I was in a meeting recently where the work was still taking shape on the screen while people reacted to it in real time. Comments were coming quickly, ideas were stacking on top of each other, and by the time I had taken in what I was looking at and started forming a thought of my own, the conversation had already moved on.
That kind of setting has never brought out my best thinking. I do much better in a smaller conversation, or with a little time to sit with something before I respond. When there are too many voices, too much movement, and too much pressure to react on the spot, I can feel myself pull back. It is not because I do not care. If anything, it is usually because I care enough to want to understand what I am looking at before I start talking about it.
There is also another layer for me. Because of my hearing loss, I rely heavily on captions in remote meetings. They help a great deal, but in fast-moving conversations they are still catching up while everyone else is already reacting.

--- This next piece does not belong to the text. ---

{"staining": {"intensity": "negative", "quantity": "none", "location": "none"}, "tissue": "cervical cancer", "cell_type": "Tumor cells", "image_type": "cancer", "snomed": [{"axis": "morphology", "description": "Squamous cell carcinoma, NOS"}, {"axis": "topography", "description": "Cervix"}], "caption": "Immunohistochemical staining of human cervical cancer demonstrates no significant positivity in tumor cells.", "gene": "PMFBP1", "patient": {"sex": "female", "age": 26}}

Sometimes that leaves me feeling a beat behind in a way a calmer conversation rarely does.
I used to think that meant I needed to be better on the fly, faster and smoother and more comfortable speaking before I had fully formed my thoughts. Lately I have been less sure that is really the issue.
Some people are good at processing out loud. They can react immediately and figure out what they think as they go. I can admire that without pretending it is how I work best. I tend to need a little more time to take things in, understand what is being asked, and sort through my own reaction before I offer it.
What makes this harder than it should be is how easy it is to mistake pace for clarity. A room can make quick contribution look like confidence and slower processing look like uncertainty, even when the two have nothing to do with each other.
I have noticed how much the environment itself shapes this. I feel more like myself in a one-on-one conversation or a smaller group where there is room to think and respond. In a large meeting where the work is still forming and everyone is reacting at once, that changes. I start to lose that footing. I would rather be someone who adapts easily to any room, but recognizing that I do not has clarified more than I expected.
When work starts to feel like that, I need some distance before I can think clearly again. That might mean reading, stepping away, or simply giving myself enough quiet to sort through what I actually think once the noise dies down. I have come to see that less as avoidance and more as the thing that brings me back to my own thinking.
I do not think I am the only person who works this way. Some people need a little more room to process what is in front of them before they can fully respond. I have been thinking about that a lot this week, and about how different that is from having nothing to say at all.